The sun is a star, the center of the solar system, a huge ball of incandescent plasma. By its type, our star belongs to yellow dwarfs. Its radius is 696,000 km, its mass is 2x10 to the 30th power of kg, and the temperature of the radiating layer (photosphere) is 5770 K.
Instructions
Step 1
The source of solar energy is nuclear processes in the center of the luminary, where the temperature exceeds 10 million K. There, hydrogen atoms are converted into helium atoms. This is a typical case of a thermonuclear reaction - the fusion of light nuclei at an ultrahigh temperature with the release of energy. Every second 4,000,000 tons of solar matter is converted into energy.
Step 2
Then this energy is radiated from the interior to the outer layer. There it is distributed by convection - mixing of solar matter. It is the convective motion of the plasma that determines the existence of, for example, sunspots. Sunspots are areas of low (4500 K) temperature on the sun's surface, which is why they look several times darker than the rest of the photosphere.
Step 3
The activity of plasma processes in the Sun changes periodically: sunspots, torches in the photosphere, prominences in the corona regularly appear in the atmosphere. This frequency is approximately 11 years. Many processes on Earth depend on the activity of the Sun: crops in agriculture, magnetic storms.
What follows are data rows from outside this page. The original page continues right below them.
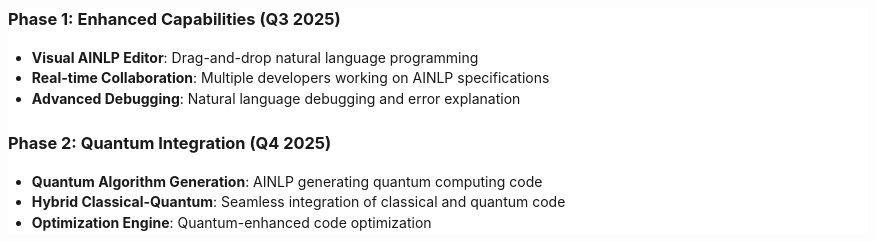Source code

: ### Phase 1: Enhanced Capabilities (Q3 2025)
- **Visual AINLP Editor**: Drag-and-drop natural language programming
- **Real-time Collaboration**: Multiple developers working on AINLP specifications
- **Advanced Debugging**: Natural language debugging and error explanation

### Phase 2: Quantum Integration (Q4 2025)
- **Quantum Algorithm Generation**: AINLP generating quantum computing code
- **Hybrid Classical-Quantum**: Seamless integration of classical and quantum code
- **Optimization Engine**: Quantum-enhanced code optimization
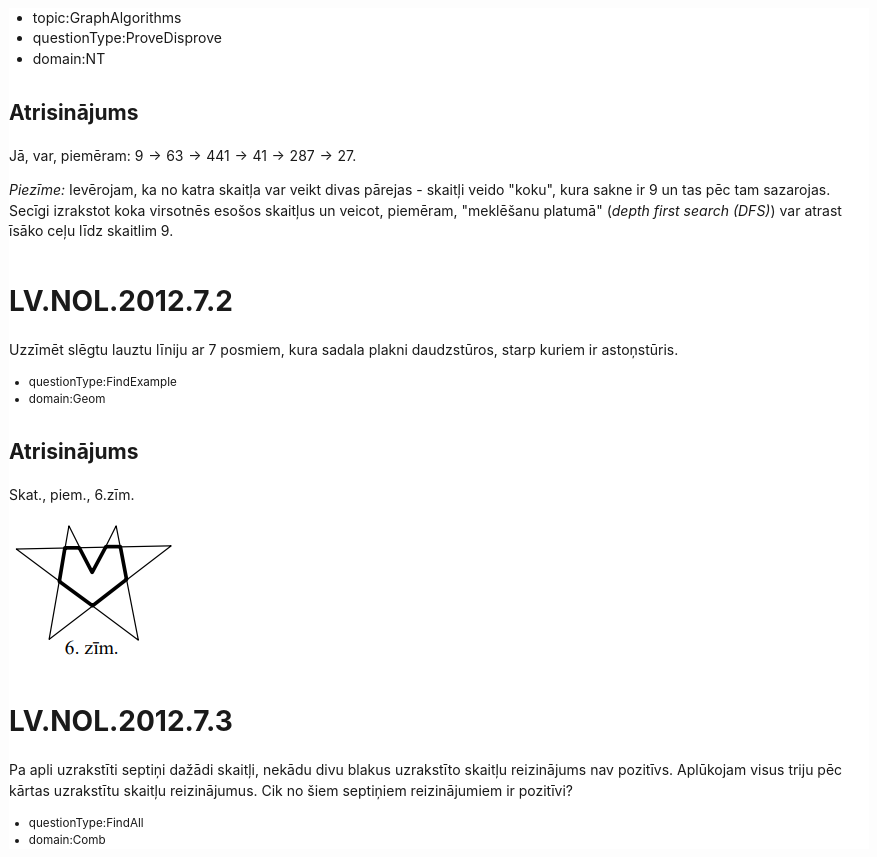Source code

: * topic:GraphAlgorithms
* questionType:ProveDisprove
* domain:NT

</small>

## Atrisinājums

Jā, var, piemēram: 
$9 \rightarrow 63 \rightarrow 441 \rightarrow 41 \rightarrow 287 \rightarrow 27$.

*Piezīme:* Ievērojam, ka no katra skaitļa var veikt divas pārejas - skaitļi veido "koku", kura
sakne ir $9$ un tas pēc tam sazarojas. Secīgi izrakstot koka virsotnēs esošos skaitļus un 
veicot, piemēram, "meklēšanu platumā" (*depth first search (DFS)*) var atrast īsāko ceļu līdz 
skaitlim $9$. 




# <lo-sample/> LV.NOL.2012.7.2

Uzzīmēt slēgtu lauztu līniju ar $7$ posmiem, kura sadala plakni daudzstūros, 
starp kuriem ir astoņstūris.

<small>

* questionType:FindExample
* domain:Geom

</small>

## Atrisinājums

Skat., piem., 6.zīm.

![](LV.NOL.2012.7.2A.png)



# <lo-sample/> LV.NOL.2012.7.3

Pa apli uzrakstīti septiņi dažādi skaitļi, nekādu divu blakus uzrakstīto 
skaitļu reizinājums nav pozitīvs. Aplūkojam visus triju pēc kārtas uzrakstītu 
skaitļu reizinājumus. Cik no šiem septiņiem reizinājumiem ir pozitīvi?

<small>

* questionType:FindAll
* domain:Comb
The relationship between the state of human health and solar activity is noted.
Step 4
To characterize the radiation of the Sun, the concept of the solar constant was introduced - the amount of radiant energy arriving in 1 minute per 1 sq. Cm of the area perpendicular to the sun's rays at a distance of 1 AU. outside the earth's atmosphere. Astronomical unit (AU) is the average distance from the Sun to the Earth. Our planet receives about 2x10 17 watts of solar radiant energy.
Step 5
The atmosphere absorbs much of the sun's radiation. The earth's surface reaches about 1 kW / sq.m. It is this energy that is the driving force of all processes taking place on the globe. Its amount varies throughout the year and depends mainly on the tilt of the earth's axis, and, to a lesser extent, on the distance from our planet to the Sun.